Begitu pentingkah pembicaraan tentang sang presenter ini yang sedang "naik daun " lagi pasca dia ditahan karena diduga menggunakan narkoba beberapa waktu lalu?

Tanggal 17 Agustus 2014, lebih dari 200 juta jiwa bangsa Indonesia merayakan Hari Ulang Tahun Kemerdekaan RI yang ke-69.

Acara peringatan ini dimeriahkan oleh berbagai upacara dan kegiatan mulai dari lomba panjat pinang, lomba balap karung hingga makan krupuk.

Hampir semua kegiatan rakyat itu praktis sepenuhnya dibiayai dari kantong warga negara Indonesia yangsebanyak 28 juta orang di antaranya adalah orang miskin.

Cobalah kita tengok dan renungkan pidato kenegaraan Presiden Susilo Bambang Yudhoyono pada hari Jumat di Gedung MPR/DPR/DPD.

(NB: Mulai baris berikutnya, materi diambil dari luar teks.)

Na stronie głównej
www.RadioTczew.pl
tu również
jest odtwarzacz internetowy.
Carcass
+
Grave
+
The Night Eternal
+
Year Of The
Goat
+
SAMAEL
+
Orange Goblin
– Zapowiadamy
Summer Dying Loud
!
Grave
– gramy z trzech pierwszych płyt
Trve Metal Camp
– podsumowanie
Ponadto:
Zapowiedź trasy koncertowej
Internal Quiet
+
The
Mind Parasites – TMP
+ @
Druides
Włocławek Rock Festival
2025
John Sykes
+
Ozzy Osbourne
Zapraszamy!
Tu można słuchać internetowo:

"Pada bulan Maret 2014, tingkat kemiskinan turun menjadi 11 persen atau sekitar 28 juta penduduk," kata SBY dalam pidato kenegaraan terakhirnya kepada para anggota DPR dan DPD. Sebelumnya jumlah penduduk miskin di Tanah air adalah sebanyak 32 juta jiwa.

Jika orang miskin di Tanah Air masih mencapai sekitar 28 juta jiwa, maka pertanyaan yang mendasar terkait dengan sang presenter tersebut adalah apakah pantas melakukan pesta yang begitu mewah pada saat jutaan orang masih harus pontang -panting mencari makan dua kali atau bahkan tiga kali sehari.

Raffi atau keluarganya tentu berhak "mengklaim" bahwa pengeluaran itu didapat dari "kerja keras" selama beberapa tahun sehingga pantas menikmatinya.

Memang benar, bahwa sang presenter berhak menikmati hasil keringatnya.

Tapi, dia dan keluarga besarnya juga harus sadar dan tahu diri bahwa begitu banyak orang miskin disini yang setiap harinya masih harus memeras keringat untuk mencari sesuap nasi hanya untuk makan.

Belum lagi mereka harus memikirkan dimana harus tidur, bagaimana kalu sakit dan 1001 persoalan lainnya.

Apakah jutaan orang miskin itu hanya menonton pernikahan "agung" ini ataukah juga mereka harus memikirkan begitu banyak persoalan lainnya di Tanah Air tercinta ini?